[Dataset records]
------------------------------

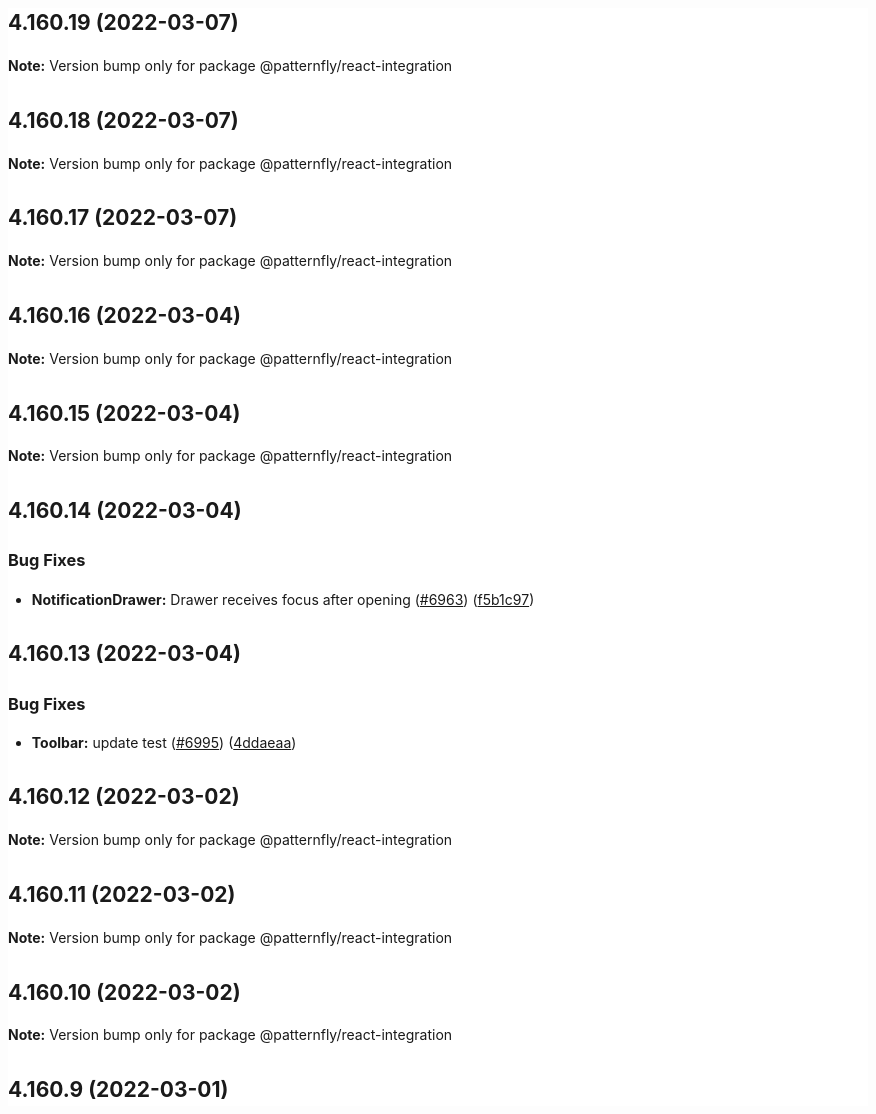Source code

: ## 4.160.19 (2022-03-07)

**Note:** Version bump only for package @patternfly/react-integration

## 4.160.18 (2022-03-07)

**Note:** Version bump only for package @patternfly/react-integration

## 4.160.17 (2022-03-07)

**Note:** Version bump only for package @patternfly/react-integration

## 4.160.16 (2022-03-04)

**Note:** Version bump only for package @patternfly/react-integration

## 4.160.15 (2022-03-04)

**Note:** Version bump only for package @patternfly/react-integration

## 4.160.14 (2022-03-04)

### Bug Fixes

- **NotificationDrawer:** Drawer receives focus after opening ([#6963](https://github.com/patternfly/patternfly-react/issues/6963)) ([f5b1c97](https://github.com/patternfly/patternfly-react/commit/f5b1c97f1c3ef6155d39d16da401fb9937b539e9))

## 4.160.13 (2022-03-04)

### Bug Fixes

- **Toolbar:** update test ([#6995](https://github.com/patternfly/patternfly-react/issues/6995)) ([4ddaeaa](https://github.com/patternfly/patternfly-react/commit/4ddaeaad5cd550b1bd88195a7a0eb9643cdb70f4))

## 4.160.12 (2022-03-02)

**Note:** Version bump only for package @patternfly/react-integration

## 4.160.11 (2022-03-02)

**Note:** Version bump only for package @patternfly/react-integration

## 4.160.10 (2022-03-02)

**Note:** Version bump only for package @patternfly/react-integration

## 4.160.9 (2022-03-01)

------------------------------

• [Task prompt]: Apart from the images, the entries above must be returned without alteration.

• [Response to the exercise]:
Source code

: ## 4.160.19 (2022-03-07)

**Note:** Version bump only for package @patternfly/react-integration

## 4.160.18 (2022-03-07)

**Note:** Version bump only for package @patternfly/react-integration

## 4.160.17 (2022-03-07)

**Note:** Version bump only for package @patternfly/react-integration

## 4.160.16 (2022-03-04)

**Note:** Version bump only for package @patternfly/react-integration

## 4.160.15 (2022-03-04)

**Note:** Version bump only for package @patternfly/react-integration

## 4.160.14 (2022-03-04)

### Bug Fixes

- **NotificationDrawer:** Drawer receives focus after opening ([#6963](https://github.com/patternfly/patternfly-react/issues/6963)) ([f5b1c97](https://github.com/patternfly/patternfly-react/commit/f5b1c97f1c3ef6155d39d16da401fb9937b539e9))

## 4.160.13 (2022-03-04)

### Bug Fixes

- **Toolbar:** update test ([#6995](https://github.com/patternfly/patternfly-react/issues/6995)) ([4ddaeaa](https://github.com/patternfly/patternfly-react/commit/4ddaeaad5cd550b1bd88195a7a0eb9643cdb70f4))

## 4.160.12 (2022-03-02)

**Note:** Version bump only for package @patternfly/react-integration

## 4.160.11 (2022-03-02)

**Note:** Version bump only for package @patternfly/react-integration

## 4.160.10 (2022-03-02)

**Note:** Version bump only for package @patternfly/react-integration

## 4.160.9 (2022-03-01)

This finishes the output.